== Task directions ==
Looking at the data below, count the lines that contain the string "format". Write only the total.

======== Given data ========

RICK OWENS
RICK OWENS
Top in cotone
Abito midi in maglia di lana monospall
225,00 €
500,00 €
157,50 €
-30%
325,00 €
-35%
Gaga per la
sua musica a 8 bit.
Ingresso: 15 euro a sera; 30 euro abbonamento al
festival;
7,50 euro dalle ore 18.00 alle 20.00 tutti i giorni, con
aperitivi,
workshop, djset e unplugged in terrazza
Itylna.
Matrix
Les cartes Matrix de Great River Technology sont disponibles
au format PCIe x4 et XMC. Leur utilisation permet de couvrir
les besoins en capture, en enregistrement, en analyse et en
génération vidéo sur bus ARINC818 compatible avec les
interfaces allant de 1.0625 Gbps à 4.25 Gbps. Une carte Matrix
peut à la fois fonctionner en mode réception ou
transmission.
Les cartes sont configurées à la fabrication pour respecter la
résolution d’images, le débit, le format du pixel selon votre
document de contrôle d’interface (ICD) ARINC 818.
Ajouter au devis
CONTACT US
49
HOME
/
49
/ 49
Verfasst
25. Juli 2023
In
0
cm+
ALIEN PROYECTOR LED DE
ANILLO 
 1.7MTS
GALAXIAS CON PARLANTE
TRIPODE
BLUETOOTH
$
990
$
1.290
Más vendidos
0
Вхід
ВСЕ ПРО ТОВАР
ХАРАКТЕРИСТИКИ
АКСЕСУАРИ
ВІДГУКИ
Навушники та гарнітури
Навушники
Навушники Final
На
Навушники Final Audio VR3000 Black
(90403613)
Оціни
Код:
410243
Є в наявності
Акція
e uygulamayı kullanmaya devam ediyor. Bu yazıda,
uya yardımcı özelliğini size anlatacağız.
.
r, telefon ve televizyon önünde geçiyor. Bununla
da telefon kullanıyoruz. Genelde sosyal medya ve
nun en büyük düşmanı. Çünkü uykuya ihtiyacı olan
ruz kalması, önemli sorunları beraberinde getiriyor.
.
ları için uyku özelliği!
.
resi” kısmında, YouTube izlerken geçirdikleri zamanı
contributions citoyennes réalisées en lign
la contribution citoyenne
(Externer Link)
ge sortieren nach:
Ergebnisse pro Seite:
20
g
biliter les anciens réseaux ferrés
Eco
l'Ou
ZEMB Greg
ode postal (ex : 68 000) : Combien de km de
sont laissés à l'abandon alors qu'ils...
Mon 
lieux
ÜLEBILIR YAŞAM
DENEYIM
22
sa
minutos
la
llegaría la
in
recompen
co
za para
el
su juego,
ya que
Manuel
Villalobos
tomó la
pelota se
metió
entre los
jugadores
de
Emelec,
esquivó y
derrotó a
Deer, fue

========

== Written answer ==
2